Pemimpin yang berlindung dibalik jubah agama menurut mereka sering kali merupakan pemimpin yang bertindak “abuse of power”. Maka dari itu mereka tidak menghendaki adanya pencampuradukan nilai-nilai agama dengan politik.
Agama yang dulu dianggap sebagai patron kebenaran, bagi mereka sudah tidak demikian. Bagi mereka agama hanyalah urusan kepercayaan yang tidak boleh dicampuradukan dalam masalah dunia, terlebih lagi politik.
Selain dikarenakan oleh hal itu, bagi mereka alasan lain yang menguatkan ide sekulerisasi ialah ketidakrelevanan atau bahkan ketidakadaan konsep politik dalam agama. Maka jika konsep yang bagi mereka sudah tidak relevan itu digunakan untuk berpolitik saat ini, maka yang terjadi ialah kekacuan.
Agama dan Politik haram Dinikahkan?
Haram atau tidaknya sesuatu itu terletak pada apa yang dinamakan dengan ‘prinsip’. Prinsip merupakan sesuatu yang nantiya akan menentukan gerak-gerik dari seseorang dalam menjalankan kehidupannya. Misalnya saja bagi mereka yang memegang prinsip Islam tentu saja haram hukumnya memekan daging babi dan apa-apa yang diharamkan menurut tuntunan agamanya.

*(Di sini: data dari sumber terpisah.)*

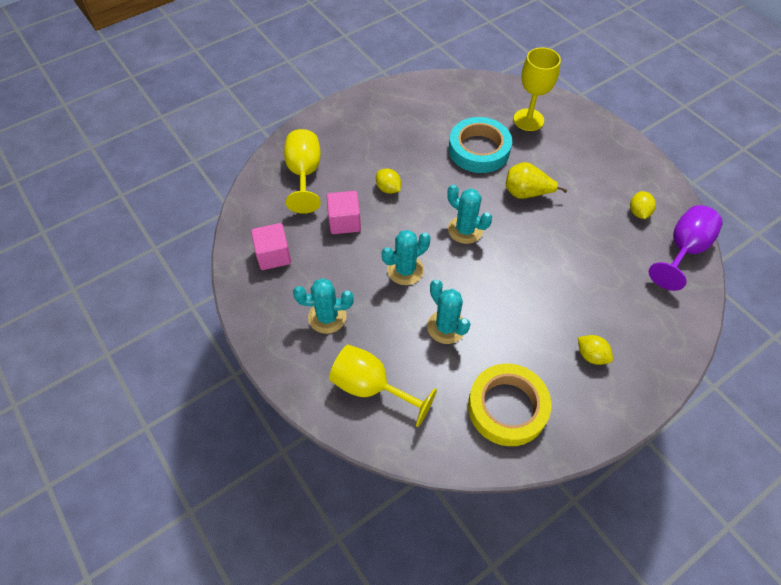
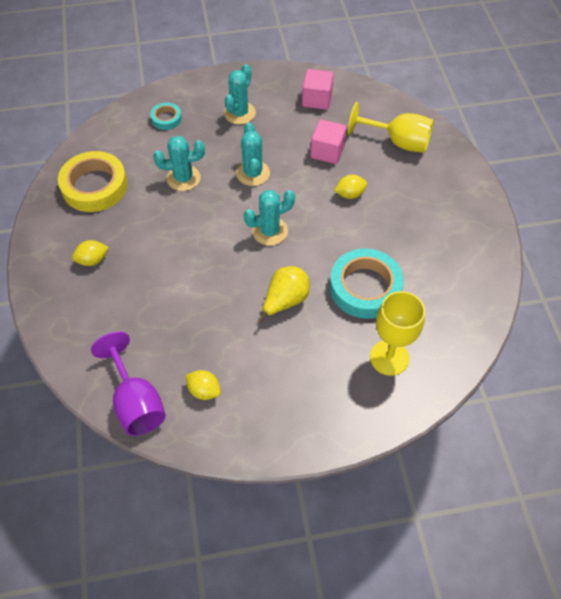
camera: 115 degrees right, 0 degrees up
(371, 387) = (166, 118): yellow goblet -> turquoise tape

Berbeda dengan umat agama lain yang secara nilai dan prinsip berbeda. Namun begitu, jika ada umat Islam yang masih ‘ngotot’ untuk makan babi, maka itu bukan lagi prinsipnya untuk boleh makan babi, melainkan pembangkangannya terhadap prinsip itu sendiri. Karena dalam Islam terdapat ‘code of conduct’ dalam menjalankan ajarannya.
Begitu juga dengan keharaman mengawinkan politik dengan agama. Itu juga prinsip yang diemban oleh peradaban Barat yang ditanamkan ke benak seluruh umat manusia. Keharaman itu tidak lahir dari rahim ajaran Islam yang mana memiliki aturan yang mengikat kepada para pemeluknya.
Namun orang-orang yang mengimani prinsip tersebut dengan pongahnya mengklaim bahwa pihak yang tidak sejalan dengan prinsipnya sebagai kelompok ‘backward’ atau ‘kolot’. Padahal bagi saya itu merupakan sebuah prinsip yang tidak boleh seorang pun untuk mengintervensinya.
Kita mengklaim bahwa kita biasa akan perbedaan. Kita juga tidak bosan-bosan untuk berceramah tentang toleransi. Namun tatkala mereka yang berprinsip bahwa agama haruslah digunakan sebagai parameter pilihan politiknya, kita yang baik selalu berceramah tentang toleransi maupun mengaku menghargai perbedaan langsung mengecamnya. Maka sudah sepantasnya saya bertanya, “Waraskah kita?”